MONTHLY DIGEST # 129
April 1997

James Guill
Associate Chief Judge for Longshore

Thomas M. Burke
Associate Chief Judge for Black Lung


    Circuit courts of appeal

   In Lovilia Coal Co. v. Harvey , ___ F.3d ___, Case No. 95-4122 (8th Cir. Mar. 21, 1997), the court held that pneumoconiosis is a progressive and irreversible disease such that it may develop in a miner after he has ceased working in the mines. The Eighth Circuit then addressed the "material change in conditions" standard to be applied to subsequent claims under 20 C.F.R. § 725.309 and held that it would apply the "one-element standard" adopted by the Third, Fourth, and Sixth Circuits.
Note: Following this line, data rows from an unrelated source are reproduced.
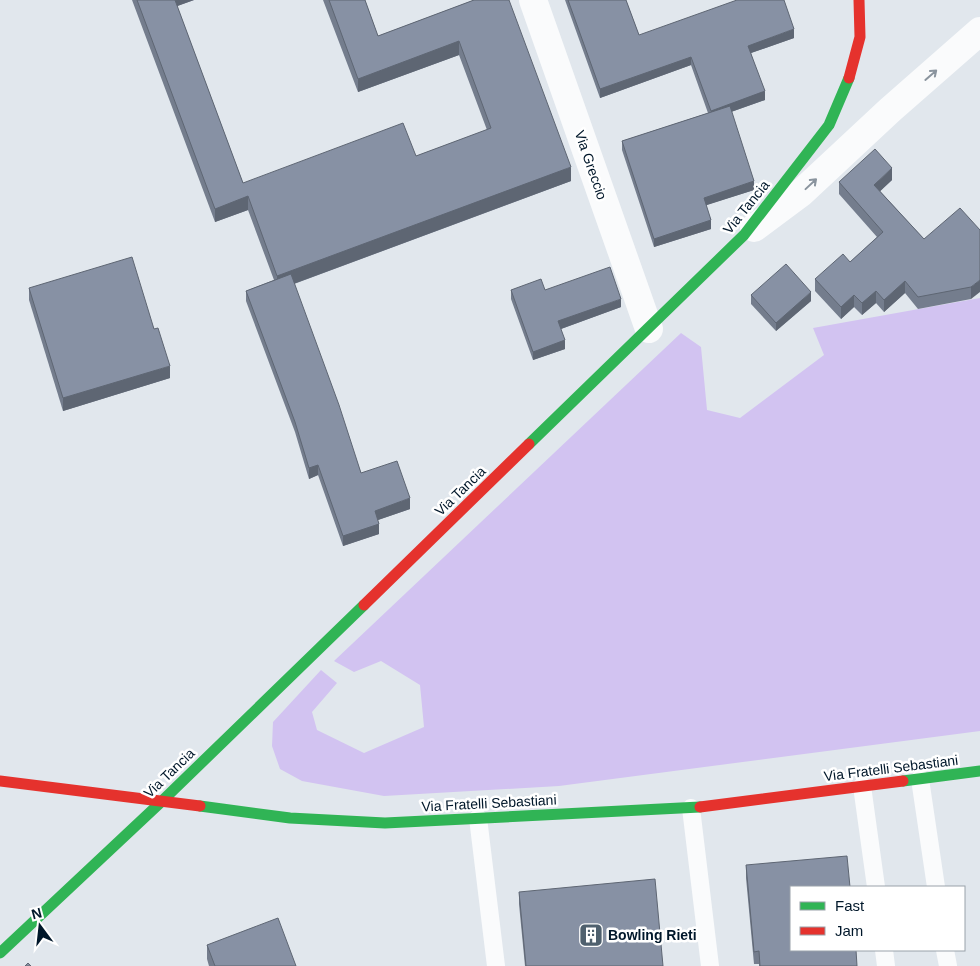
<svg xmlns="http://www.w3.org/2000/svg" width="980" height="966" viewBox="0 0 980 966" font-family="Arial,sans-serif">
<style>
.green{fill:#d2c3f1}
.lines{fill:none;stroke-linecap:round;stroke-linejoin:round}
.lane{stroke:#fafbfc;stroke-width:18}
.street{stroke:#fafbfc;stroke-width:28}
.fast{stroke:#30b455;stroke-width:11}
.jam{stroke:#e5322d;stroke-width:11}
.wall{fill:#747d8d}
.shaded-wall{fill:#5e6673}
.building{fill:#8791a4;stroke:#5e6673}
.oneway{stroke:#8a949e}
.labels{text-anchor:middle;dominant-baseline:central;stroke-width:5;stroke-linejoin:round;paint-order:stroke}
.street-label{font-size:14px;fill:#00172a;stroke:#fff}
.poi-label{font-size:14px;font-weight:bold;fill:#00172a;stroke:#fff;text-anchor:start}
</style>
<rect width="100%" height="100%" fill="#e1e7ed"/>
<polygon class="green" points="980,298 980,731 559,786 384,796 302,781 280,769 272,746 273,722 321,670 337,683 312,712 317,730 364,753 424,727 420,685 381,661 354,672 334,661 681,333 701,347 707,410 740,418 824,355 813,328"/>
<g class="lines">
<g class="lane">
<polyline points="920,779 936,887"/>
<polyline points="862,786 876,887"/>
<polyline points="691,808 710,966"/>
<polyline points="478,818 496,966"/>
<polyline points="884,950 886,966"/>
<polyline points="945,950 948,966"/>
</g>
<g class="street">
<polyline points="533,0 649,329"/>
<polyline points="754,228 801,193 890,110 980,31"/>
</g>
<g class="fast">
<polyline points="529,444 744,235 829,125 849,78"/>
<polyline points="903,781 980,771"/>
<polyline points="200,806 290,818 385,823 700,807"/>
<polyline points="0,953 161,802 364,605"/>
</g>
<g class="jam">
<polyline points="849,78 860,37 859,0"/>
<polyline points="364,605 529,444"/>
<polyline points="0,781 200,806"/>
<polyline points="700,807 903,781"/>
</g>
</g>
<g class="wall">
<polygon points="132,0 194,0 177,6 243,183 416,156 487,130 459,55 358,92 323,0 365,0 378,36 474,0 571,181 294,284 361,473 410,509 378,520 379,534 343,546 318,475 309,479 295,432 246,301 246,291 274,280 248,210 215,222"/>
<polygon points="565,0 626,0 639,35 794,38 751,53 765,100 731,112 754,190 706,205 711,229 654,247 622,150 622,141 708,113 691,65 600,98"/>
<polygon points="892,180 880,191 924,239 980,230 971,299 918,309 905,293 884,312 876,303 862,315 854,307 841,319 815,291 815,279 850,262 877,237 839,194 839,182"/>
<polygon points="29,288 170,378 63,411 29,300"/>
<polygon points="511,290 545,290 621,307 561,329 565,349 533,360 511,299"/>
<polygon points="751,295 811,301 776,331 751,304"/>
<polygon points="746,865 857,966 759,966 759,964 754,964 746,878"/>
<polygon points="519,892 663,966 525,966 519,904"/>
<polygon points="207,945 296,966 209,966 207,959"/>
</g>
<g class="shaded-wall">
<polygon points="172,0 194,0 172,8"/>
<polygon points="794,29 794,38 748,54 748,46"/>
<polygon points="459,41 459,55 358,92 358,79"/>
<polygon points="691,57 691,65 600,98 600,89"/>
<polygon points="765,91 765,100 711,119 711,111"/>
<polygon points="571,167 571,181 277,290 277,276"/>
<polygon points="892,168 892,180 874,197 874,185"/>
<polygon points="754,181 754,190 704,206 704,198"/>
<polygon points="248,196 248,210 215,222 215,209"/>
<polygon points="711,220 711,229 654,247 654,239"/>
<polygon points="980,280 980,292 971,299 971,287"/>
<polygon points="905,281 905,293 884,312 884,300"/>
<polygon points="876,291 876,303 862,315 862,303"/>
<polygon points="811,292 811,301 776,331 776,323"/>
<polygon points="854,295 854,307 841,319 841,307"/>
<polygon points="621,299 621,307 558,330 558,321"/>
<polygon points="565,340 565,349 533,360 533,352"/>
<polygon points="170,366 170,378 63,411 63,398"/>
<polygon points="318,465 318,475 309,479 309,468"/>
<polygon points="410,498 410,509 375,521 375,511"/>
<polygon points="379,524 379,534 343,546 343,536"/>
</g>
<g class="building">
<polygon points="137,0 175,0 243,183 403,123 416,156 491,128 459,41 358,79 329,0 365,0 378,36 474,0 509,0 571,167 277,276 248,196 215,209"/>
<polygon points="568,0 626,0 639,35 737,0 784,0 794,29 748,46 765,91 711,111 691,57 600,89"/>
<polygon points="730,106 754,181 704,198 711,220 654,239 622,141"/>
<polygon points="875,149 892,168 874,185 924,239 960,208 980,230 980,280 971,287 918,297 905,281 884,300 876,291 862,303 854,295 841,307 815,279 843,254 850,262 883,232 839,182"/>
<polygon points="132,257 154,329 158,328 170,366 63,398 29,288"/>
<polygon points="786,264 811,292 776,323 751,295"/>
<polygon points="610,267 621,299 558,321 565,340 533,352 511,290 541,279 545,290"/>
<polygon points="291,274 339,405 361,473 397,461 410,498 375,511 379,524 343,536 318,465 309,468 295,422 246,291"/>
<polygon points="847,856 850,887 791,887 791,950 856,950 857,966 760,966 759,951 754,952 746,865"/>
<polygon points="655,879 663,966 526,966 519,892"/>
<polygon points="278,918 296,966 215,966 207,945"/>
<polygon points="28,963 31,966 25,966"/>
</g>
<defs><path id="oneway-shaft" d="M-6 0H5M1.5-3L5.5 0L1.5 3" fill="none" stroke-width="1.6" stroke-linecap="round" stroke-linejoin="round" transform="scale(1.25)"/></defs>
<g class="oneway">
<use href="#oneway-shaft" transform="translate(931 75) rotate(-41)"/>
<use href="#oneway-shaft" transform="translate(811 184) rotate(-43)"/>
</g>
<defs>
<g id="building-square" transform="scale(1.25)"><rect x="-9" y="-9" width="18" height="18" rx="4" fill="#4f606e" stroke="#fff"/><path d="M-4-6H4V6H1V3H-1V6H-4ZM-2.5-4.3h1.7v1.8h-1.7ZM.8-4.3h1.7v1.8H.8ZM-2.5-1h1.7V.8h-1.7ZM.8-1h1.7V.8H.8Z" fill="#fff"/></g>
</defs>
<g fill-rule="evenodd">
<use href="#building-square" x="591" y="935"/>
</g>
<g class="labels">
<g class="street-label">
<text transform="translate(591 165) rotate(71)">Via Greccio</text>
<text transform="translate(746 207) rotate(-51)">Via Tancia</text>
<text transform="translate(460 491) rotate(-44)">Via Tancia</text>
<text transform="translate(891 768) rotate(-7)">Via Fratelli Sebastiani</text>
<text transform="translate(169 773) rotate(-44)">Via Tancia</text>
<text transform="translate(489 803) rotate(-3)">Via Fratelli Sebastiani</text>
</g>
<g class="poi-label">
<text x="608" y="935">Bowling Rieti</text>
</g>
</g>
<rect x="790" y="886" width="175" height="65" fill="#ffffff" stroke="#99a2aa"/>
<rect x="800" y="902" width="25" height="8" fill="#30b455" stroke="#99a2aa"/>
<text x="835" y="911" font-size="15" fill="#00172a">Fast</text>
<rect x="800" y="927" width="25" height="8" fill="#e5322d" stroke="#99a2aa"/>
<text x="835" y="936" font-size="15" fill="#00172a">Jam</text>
<g transform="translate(40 926) rotate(345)" stroke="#ffffff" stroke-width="4" paint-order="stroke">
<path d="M0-4L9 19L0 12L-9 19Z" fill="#00172a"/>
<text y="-8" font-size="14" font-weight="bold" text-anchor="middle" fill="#00172a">N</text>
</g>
</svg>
Specifically, the judge must consider "whether the weight of the new evidence of record . . . ., submitted by all the parties, establishes at least one of the elements of entitlement previously adjudicated against the miner." The court further noted that " the element must be one capable of change,'" i.e. the existence of pneumoconiosis or total disability. In this vein, the court also held the following:

[T]he Director explains that if a miner was found not to have pneumoconiosis at the time of an earlier denial, and he thereafter establishes that he has the disease, in the absence of evidence showing the denial was a mistake, an inference of material change' is not only permitted but compelled.' We agree.

[ III(F)(2), "material change in conditions" under § 725.309 ]

   In Lane v. Union Carbide Corp. , ___ F.3d ___, Case No. 95-3131 (4th Cir. Jan. 24, 1997), the court held that it was proper to "reject a medical opinion (which is) based on an invalid study." Moreover, the court determined that a physician's opinion was not "hostile-to-the-Act" where he concluded that simple pneumoconiosis would "not be expected" to cause a pulmonary impairment. In so holding, the court concluded that this opinion was based upon the specific facts of the case unlike the opinion at issue in Thorn v. Itmann Coal Co. , 3 F.3d 713 (4th Cir. 1995), where the doctor stated that "simple pneumoconiosis" does not cause total disability "as a rule."

[ IV(D)(4)(d), hostile-to-the-Act ; opinion based upon invalid study ]

   In Cal-Glo Coal Co. v. Yeager , ___ F.3d ___, Case No. 95-4038 (6th Cir. Jan. 14, 1997), the court reiterated that the administrative law judge must reopen the record to permit the introduction of evidence where there is a change in legal standards. Specifically, the court held that "when an employer rebuts the interim presumption under the pre- York standard applicable to § 727.203(b)(2), but not under the post- York standard, the BRB commits a manifest injustice if it refuses to allow the employer to present new evidence to the ALJ that the employer believes will establish rebuttal either under the post- York standards applicable to § 727.203(b)(2) or another regulatory subsection ." (emphasis added).